After 1968, the year of the assassinations of Robert F. Kennedy and the Rev. Martin Luther King Jr. and of student revolutions in France, the Broadway musical seemed distinctly irrelevant, in the word of the day. Kelly’s “Hello, Dolly” with Barbra Streisand, released in 1969, seemed only to underline the loss of the genre’s vitality – though it was nominated for best picture. But new musicals sprang up, some like the 1975 Ken Russell-The Who’s “Tommy” and Parker’s 1982 “Pink Floyd – The Wall” based on rock-opera albums, others like Streisand’s 1983 “Yentl” and Mark Rydell’s 1979 “The Rose,” centering on pop divas (Bette Midler in the latter as a thinly veiled Janis Joplin). Then there was the 1975 undergound hit, “The Rocky Horror Picture Show,” recently revived on Broadway.

Now that the musical has earned a new currency, with “Chicago” passing the $125 million mark domestically, a big question arises: What direction will the genre take? “Moulin Rouge,” Luhrman’s wildly anachronistic fantasia of a poet and courtesan in turn-of-the-century Paris, which stirs in a mélange of Broadway and pop tunes, represents the artier and hipper stairway to paradise. While full of wacky visual ideas, Marshall takes a more traditional route in his tale of singing-dancing hot-honey killers in ’20s Chicago.

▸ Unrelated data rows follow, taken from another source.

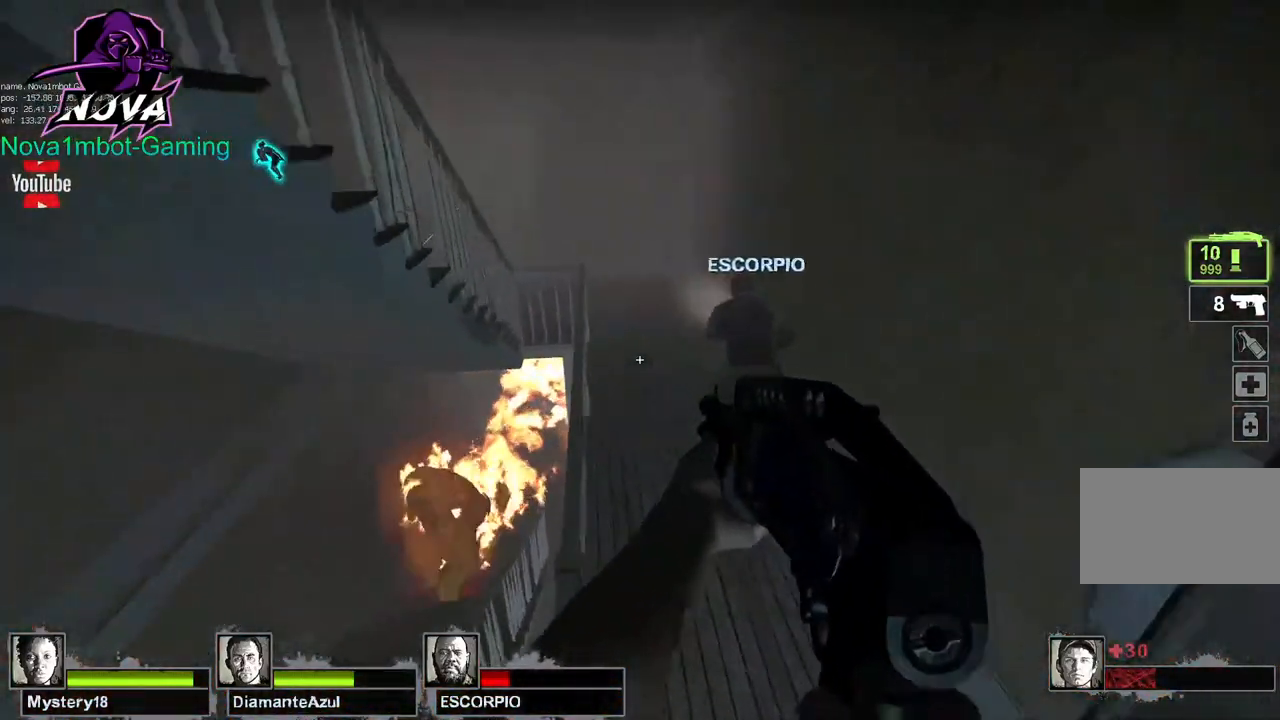
{"keys": ["w"], "mouse": [], "events": []}
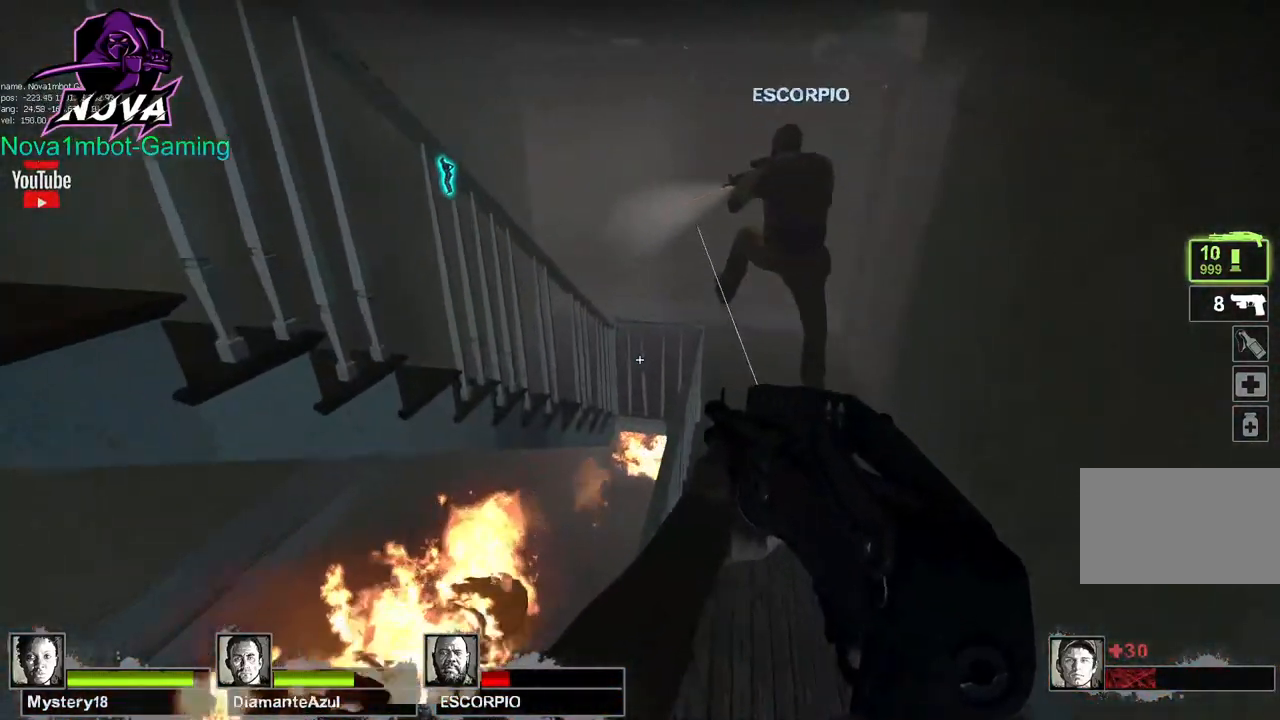
{"keys": ["w"], "mouse": [], "events": []}
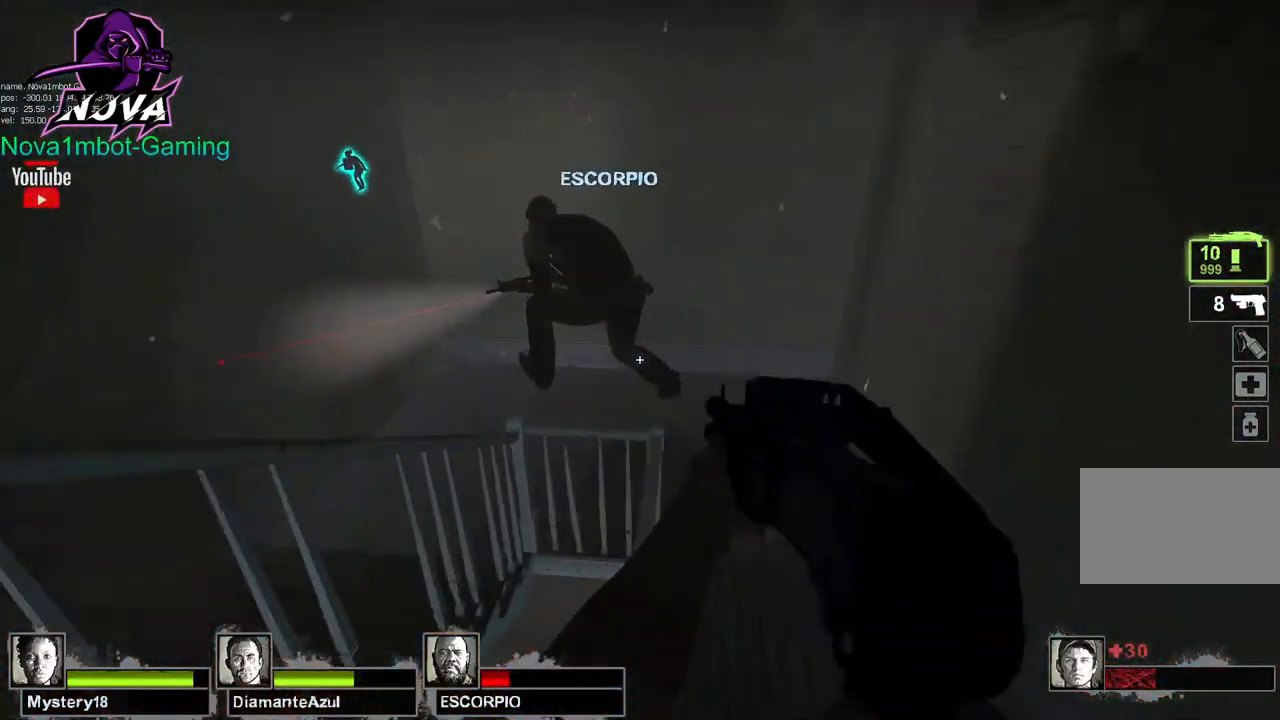
{"keys": ["w"], "mouse": [], "events": []}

A number of other cinematic musicals are in the works, with more sure to come. Joel Schumacher is now slated to direct Lloyd Webber’s baroque pop smash “Phantom of the Opera,” but with no leading man yet attached. The ultra-glitzy director, who more or less killed off the Batman franchise, apparently has rejected Antonio Banderas as the man in the white mask, though the dashing Spaniard, so surprising as Che in “Evita,” is taking on a live Broadway challenge in “Nine” this spring. Perhaps that Arthur Kopit-Maury Yeston version of Federico Fellini’s “8½” will capture some producer’s fancy.

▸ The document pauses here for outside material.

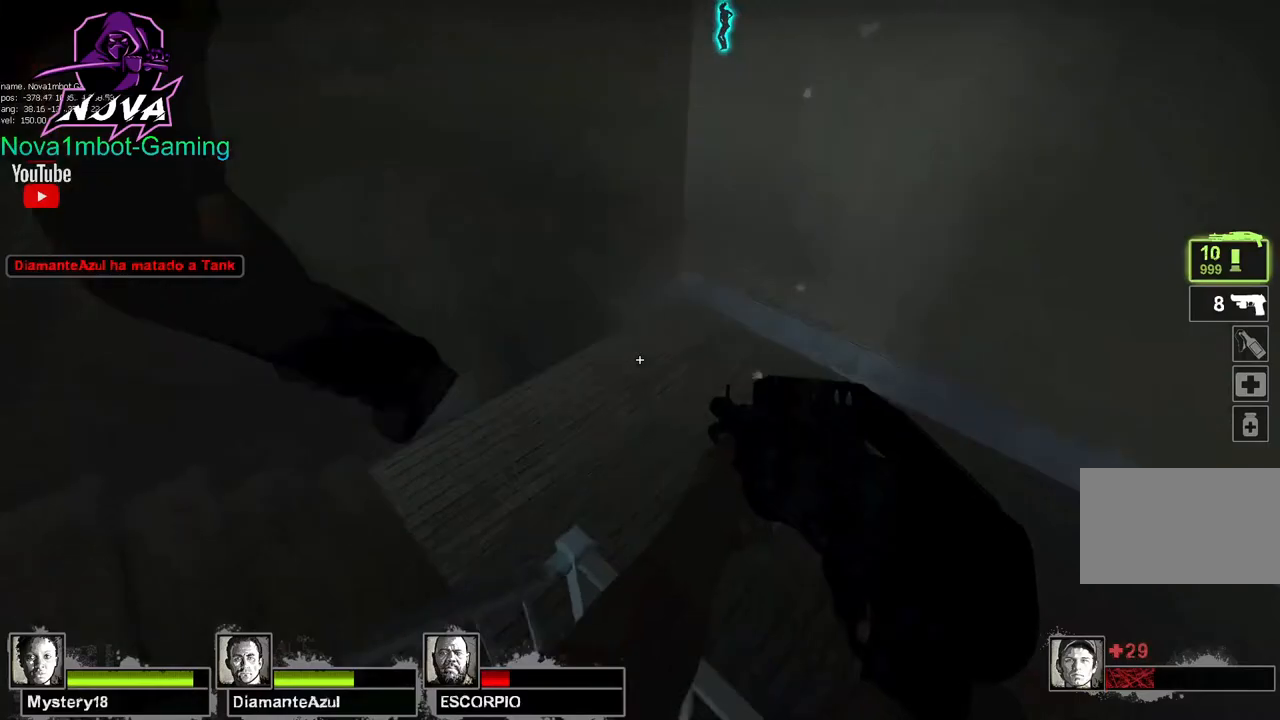
{"keys": ["w"], "mouse": [], "events": []}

Also waiting in the wings is “Rent,” the East Village “La Bohème” by Jonathan Larson, a difficult project to translate to the screen. Marshall landed the “Chicago” gig in talks with Miramax Films on “Rent.” Miramax is also now contemplating a new version of “Guys and Dolls,” which Joseph L. Mankiwicz got almost completely wrong in the 1955 version with Marlon Brando and Frank Sinatra. Both action star Vin Diesel and Hugh Jackman (acclaimed for his Curly in London in “Oklahoma!”) have been mentioned for leads.

Of the current crop of Broadway shows, two movies that became musical hits could make it back to the screen: “Hairspray” and “The Producers.” The Disney “Aida,” with music by Elton John, will probably have a cinematic future, either as a live-action extravaganza or an animated feature. And the musical revival could also propel two musical spectacles – “Les Miserables” and “Miss Saigon” – to the screen.

Besides Marshall and Luhrman, two women powerhouses also might bring new imagination and style to the musical. Julie Taymor, the creative mind behind the stage triumph of “The Lion King,” has proved her cinematic strengths with “Frida” and “Titus.” Susan Stroman, the choreographer-director who brought new life and wit to “The Producers” and “The Music Man,” has not yet worked prominently in film. “Damn Yankees” might be ripe for a remake, with graphic shower scenes, as in “Take Me Out.” Or another Richard Adler-Jerry Ross musical, “Pajama Game,” might be set in a factory making Victoria’s Secret-style undies. Maybe a feminist revision of “Annie Get Your Gun” with a younger Reba McIntyre could introduce new audiences to Irving Berlin. Let’s go on with the picture show.